5-Le management par les objectifs peut conduire à des catastrophes. Rien de mieux que l’histoire relatée dans le rapport de la commission d’enquête sur les attentas du 11 septembre (un livre passionnant !) à propos du FBI pour comprendre les effets pervers du management par les objectifs. Dans les années Reagan, de nombreuses administrations se sont vues contraintes d’évaluer leur performance en fonction de critères chiffrés. L’attribution des budgets en dépendait largement. C’était le cas aussi du FBI et le critère phare était le taux d’élucidation des affaires. Les agents du FBI se sont mis très vite sur des affaires à élucidation rapide pour faire grimper les indicateurs, délaissant les affaires de terrorismes, longues, difficiles et pour lesquelles les résultats s’obtiennent après des années d’infiltration des réseaux. C’est une des explications sérieuses données par la commission d’enquête et qui explique l’indigence des fédéraux à prévoir les événements que l’on connait, alors qu’ils avaient de nombreux éléments probants sous les yeux.

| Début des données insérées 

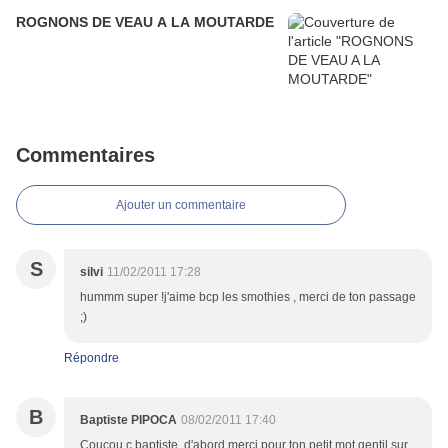
ROGNONS DE VEAU A LA MOUTARDE
Commentaires
Ajouter un commentaire
S
silvi
11/02/2011 17:28
hummm super !j'aime bcp les smothies , merci de ton passage
;)
Répondre
B
Baptiste PIPOCA
08/02/2011 17:40
Coucou c baptiste, d'abord merci pour ton petit mot gentil sur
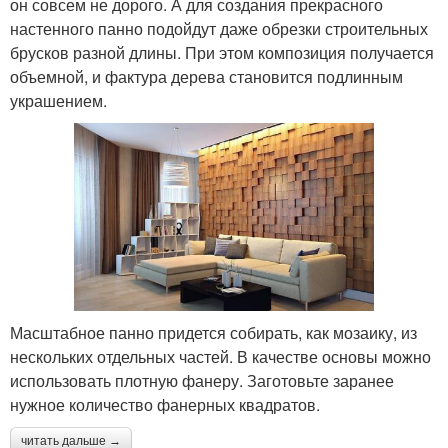
он совсем не дорого. А для создания прекрасного
настенного панно подойдут даже обрезки строительных
брусков разной длины. При этом композиция получается
объемной, и фактура дерева становится подлинным
украшением.
Масштабное панно придется собирать, как мозаику, из
нескольких отдельных частей. В качестве основы можно
использовать плотную фанеру. Заготовьте заранее
нужное количество фанерных квадратов.
читать дальше →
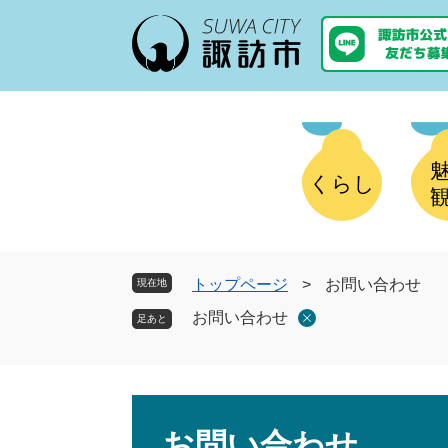
ペ
メ
ー
ニ
ジ
ュ
の
ー
先
を
頭
飛
で
ば
す
し
くらし
。
て
本
文
へ
トップページ
>
お問い合わせ
現在地
お問い合わせ
本
文
お問い合わせ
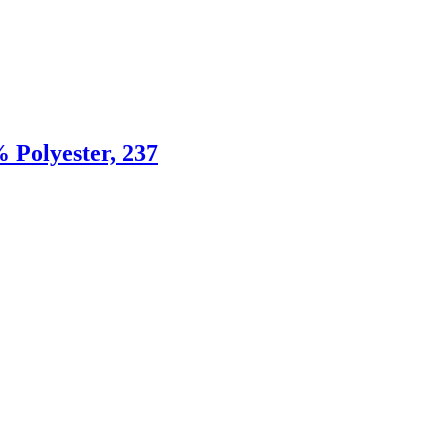
 Polyester, 237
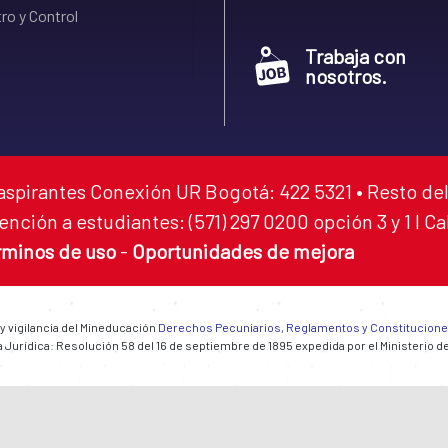
ro y Control
Trabaja con
nosotros.
aspirantes Conexión UR Bogotá: 422 5321 • Resto del
ención a estudiantes: (571) 297 0200 opción 3 y 1 I C
rminos de uso
-
Oportunidades de mejora
 y vigilancia del Mineducación
Derechos Pecuniarios, Reglamentos y Constitucion
 Jurídica: Resolución 58 del 16 de septiembre de 1895 expedida por el Ministerio d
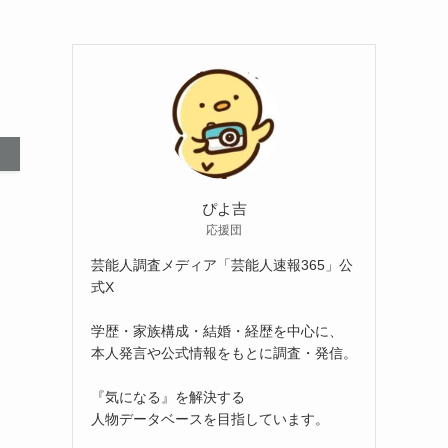
ぴよ吉
応援団
芸能人調査メディア「芸能人速報365」公
式X
学歴・家族構成・結婚・経歴を中心に、
本人発言や公式情報をもとに調査・発信。
『気になる』を解決する
人物データベースを目指しています。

6-Il n’y a rien de plus subjectif qu’un objectif ! Si de nombreuses entreprises ont adopté des modes de management par les résultats quantitatifs, un bon nombre d’entre elles se sont rendu compte que ça n’était pas suffisant. Elles ont alors décidé (c’est le cas des centres d’appel et de relation clients mais aussi de grandes entreprises pour son personnel commercial) d’ajouter à leur critères de performance des critères qualitatifs. Les employés de ces structures se voient aujourd’hui donc évalués sur des critères de qualité de la relation client par exemple, critères qui entrent en ligne de compte pour le calcul de leur prime. « Tu dois faire plus 10 sur le quali ce mois-ci !, entend t-on dans certaines structure ». « C’est impossible à évaluer avoue ce responsable d’agence spécialisée dans les prestations sociales, on a tout essayé, les écoutes mais à raison de 25 agents par manager, s’ils arrivent à faire 2 écoutes par an c’est le bout du monde. En quoi est-ce représentatif nous disent les agents ? Les clients mystère aussi, mais là on a tenté une fois et compte tenu du coût et du retour sur investissement on a vite abandonné ! Et puis on passe plus de temps à évaluer qu’à faire notre vrai job de manager. Mais lorsque je passe sur le plateau je vois très vite les conseillers qui ne savent pas faire et je n’ai pas besoin d’objectif qualitatif pour les repérer et les faire progresser ». Evaluer ou manager, il faut choisir ! « C’est très subjectif nous confiait un manager de proximité de cette même structure. Si on veut que ce soit objectif il faudrait vérifier que le dialogue client est bien respecté et que le conseiller utilise les bons mots. Mais nos clients n’apprécient pas, ça a vite un côté robotisé qui leur déplait. Alors qu’en étant eux même tout en restant professionnels certains conseillers reçoivent des mails de remerciement et même des cadeaux quelquefois, c’est arrivé. Mais je ne peux pas utiliser ça comme critère d’évaluation ! Alors on finit par mettre une note consensuelle lors de l’entretien !».